BEGIN Given information

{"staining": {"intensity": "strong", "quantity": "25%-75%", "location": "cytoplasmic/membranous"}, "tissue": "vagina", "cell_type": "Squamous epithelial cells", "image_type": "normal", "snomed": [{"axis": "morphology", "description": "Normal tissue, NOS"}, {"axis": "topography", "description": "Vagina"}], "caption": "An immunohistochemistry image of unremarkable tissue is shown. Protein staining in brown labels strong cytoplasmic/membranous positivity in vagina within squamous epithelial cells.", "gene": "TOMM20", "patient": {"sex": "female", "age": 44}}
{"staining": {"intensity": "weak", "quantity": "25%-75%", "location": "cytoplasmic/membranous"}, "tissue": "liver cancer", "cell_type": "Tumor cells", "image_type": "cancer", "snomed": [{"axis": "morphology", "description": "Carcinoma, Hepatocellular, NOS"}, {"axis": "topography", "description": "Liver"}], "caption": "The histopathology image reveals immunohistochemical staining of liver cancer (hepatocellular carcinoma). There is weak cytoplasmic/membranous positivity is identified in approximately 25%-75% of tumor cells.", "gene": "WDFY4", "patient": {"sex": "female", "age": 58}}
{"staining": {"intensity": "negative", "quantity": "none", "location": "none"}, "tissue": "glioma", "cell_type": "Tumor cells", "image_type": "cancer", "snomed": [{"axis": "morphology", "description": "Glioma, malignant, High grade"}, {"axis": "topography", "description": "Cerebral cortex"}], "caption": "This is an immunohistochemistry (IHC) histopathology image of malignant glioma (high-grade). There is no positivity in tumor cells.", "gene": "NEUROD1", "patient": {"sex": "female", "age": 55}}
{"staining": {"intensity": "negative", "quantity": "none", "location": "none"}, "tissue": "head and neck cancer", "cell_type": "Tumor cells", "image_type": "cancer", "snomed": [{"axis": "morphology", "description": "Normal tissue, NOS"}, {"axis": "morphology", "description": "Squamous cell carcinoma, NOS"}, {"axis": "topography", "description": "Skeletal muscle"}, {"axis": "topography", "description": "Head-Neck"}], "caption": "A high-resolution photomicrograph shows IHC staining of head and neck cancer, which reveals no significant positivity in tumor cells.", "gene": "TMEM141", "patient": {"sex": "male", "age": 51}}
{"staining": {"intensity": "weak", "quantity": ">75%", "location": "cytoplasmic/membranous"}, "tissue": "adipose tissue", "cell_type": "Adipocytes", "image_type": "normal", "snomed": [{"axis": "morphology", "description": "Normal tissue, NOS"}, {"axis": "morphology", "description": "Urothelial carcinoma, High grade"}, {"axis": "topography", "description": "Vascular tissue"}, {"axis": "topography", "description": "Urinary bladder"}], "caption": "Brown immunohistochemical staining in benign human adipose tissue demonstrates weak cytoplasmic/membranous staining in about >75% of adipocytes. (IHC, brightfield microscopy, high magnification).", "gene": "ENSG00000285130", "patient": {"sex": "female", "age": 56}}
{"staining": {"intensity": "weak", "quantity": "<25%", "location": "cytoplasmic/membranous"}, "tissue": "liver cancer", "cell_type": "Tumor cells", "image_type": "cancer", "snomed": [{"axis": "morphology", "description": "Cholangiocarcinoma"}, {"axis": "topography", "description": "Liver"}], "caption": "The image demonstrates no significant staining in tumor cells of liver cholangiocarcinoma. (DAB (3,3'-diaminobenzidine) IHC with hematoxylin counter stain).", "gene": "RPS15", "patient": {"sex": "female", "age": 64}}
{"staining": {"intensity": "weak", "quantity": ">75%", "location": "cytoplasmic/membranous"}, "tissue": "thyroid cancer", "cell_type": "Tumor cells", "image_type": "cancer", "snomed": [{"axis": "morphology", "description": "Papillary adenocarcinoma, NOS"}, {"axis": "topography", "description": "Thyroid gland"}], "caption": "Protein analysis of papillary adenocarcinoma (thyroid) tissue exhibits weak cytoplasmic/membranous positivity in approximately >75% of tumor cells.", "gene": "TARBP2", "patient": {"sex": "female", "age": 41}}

END Given information

Leave out every line above except those from the line with "immunohistochemical staining in" up to and including the line with "image demonstrates no", and copy those exactly.

Your solution
{"staining": {"intensity": "weak", "quantity": ">75%", "location": "cytoplasmic/membranous"}, "tissue": "adipose tissue", "cell_type": "Adipocytes", "image_type": "normal", "snomed": [{"axis": "morphology", "description": "Normal tissue, NOS"}, {"axis": "morphology", "description": "Urothelial carcinoma, High grade"}, {"axis": "topography", "description": "Vascular tissue"}, {"axis": "topography", "description": "Urinary bladder"}], "caption": "Brown immunohistochemical staining in benign human adipose tissue demonstrates weak cytoplasmic/membranous staining in about >75% of adipocytes. (IHC, brightfield microscopy, high magnification).", "gene": "ENSG00000285130", "patient": {"sex": "female", "age": 56}}
{"staining": {"intensity": "weak", "quantity": "<25%", "location": "cytoplasmic/membranous"}, "tissue": "liver cancer", "cell_type": "Tumor cells", "image_type": "cancer", "snomed": [{"axis": "morphology", "description": "Cholangiocarcinoma"}, {"axis": "topography", "description": "Liver"}], "caption": "The image demonstrates no significant staining in tumor cells of liver cholangiocarcinoma. (DAB (3,3'-diaminobenzidine) IHC with hematoxylin counter stain).", "gene": "RPS15", "patient": {"sex": "female", "age": 64}}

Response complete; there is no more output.